Tests prove behavior, not structure. Every test should answer: "what user-visible or API-visible behavior does this verify?"
Work in vertical slices: one test, one implementation, repeat. Each test responds to what you learned from the previous cycle.
RIGHT (vertical):
RED→GREEN: test1→impl1
RED→GREEN: test2→impl2
RED→GREEN: test3→impl3
WRONG (horizontal):
RED: test1, test2, test3, test4, test5
GREEN: impl1, impl2, impl3, impl4, impl5
Writing all tests first then all implementation produces bad tests — you end up testing imagined behavior instead of actual behavior.
Tests must produce the same result every run:
- No conditional assertions or branching paths
- No reliance on timing, randomness, or network jitter
- No weak assertions (
toBeTruthy,toBeDefined) - Assert the full intended behavior, not fragments
// Bad: conditional and weak
it("creates a tool call", async () => {
const result = await createToolCall(input);
if (result.ok) {
expect(result.id).toBeDefined();
}
});
// Good: deterministic and explicit
it("returns timeout error when provider times out", async () => {
const result = await createToolCall(input);
expect(result).toEqual({
ok: false,
error: { code: "PROVIDER_TIMEOUT", waitedMs: 30000 },
});
});Never remove a test because it's flaky. Find the variance source (time, randomness, race condition, shared state, non-deterministic output, environment drift) and fix it.
Mocks are not the default. They require an explicit decision.
- Database: real test database, not a mock
- APIs: real APIs with test/sandbox credentials, not request mocks
- File system: temporary directory that gets cleaned up, not fs mocks
Ask: "will this still hold with real dependencies at runtime?" If no, don't mock.
When you need test isolation, design code so dependencies are injectable:
interface EmailSender {
send(to: string, body: string): Promise<void>;
}
// Production
const realSender: EmailSender = { send: sendgrid.send };
// Test: in-memory adapter
function createTestEmailSender() {
const sent: Array<{ to: string; body: string }> = [];
return {
send: async (to: string, body: string) => {
sent.push({ to, body });
},
sent,
};
}When a test is labeled end-to-end, it calls the real service. No environment variable gates, no conditional skipping, no mocking the external dependency.
- Collocate tests with implementation:
thing.ts+thing.test.ts - Extract complex setup into reusable helpers
- Test bodies should read like plain English
- Build a vocabulary of test helpers that make complex flows simple
Agent providers handle their own auth. Do not add auth checks, environment variable gates, or conditional skips to tests. If auth fails, report it.

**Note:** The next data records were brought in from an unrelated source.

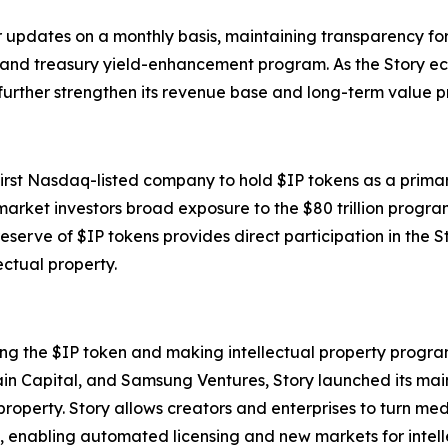
r updates on a monthly basis, maintaining transparency fo
ns and treasury yield-enhancement program. As the Story 
further strengthen its revenue base and long-term value pr
 first Nasdaq-listed company to hold $IP tokens as a prima
arket investors broad exposure to the $80 trillion progr
reserve of $IP tokens provides direct participation in the
ectual property.
ing the $IP token and making intellectual property progra
ain Capital, and Samsung Ventures, Story launched its ma
 property. Story allows creators and enterprises to turn m
, enabling automated licensing and new markets for intell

Use the test as your debugging ground:
- Add temporary logging to the code under test
- Run the test, observe actual values
- Trace the flow end-to-end through test output
- Confirm each assumption with actual output
- Remove logging when done
The test output is the source of truth, not your reading of the code.
If code isn't testable, refactor it. Signs:
- You want to reach for a mock
- You can't inject a dependency
- You need to test private internals
- Setup requires too much global state
Aim for deep modules: small interface, deep implementation. Fewer methods = fewer tests needed, simpler params = simpler setup.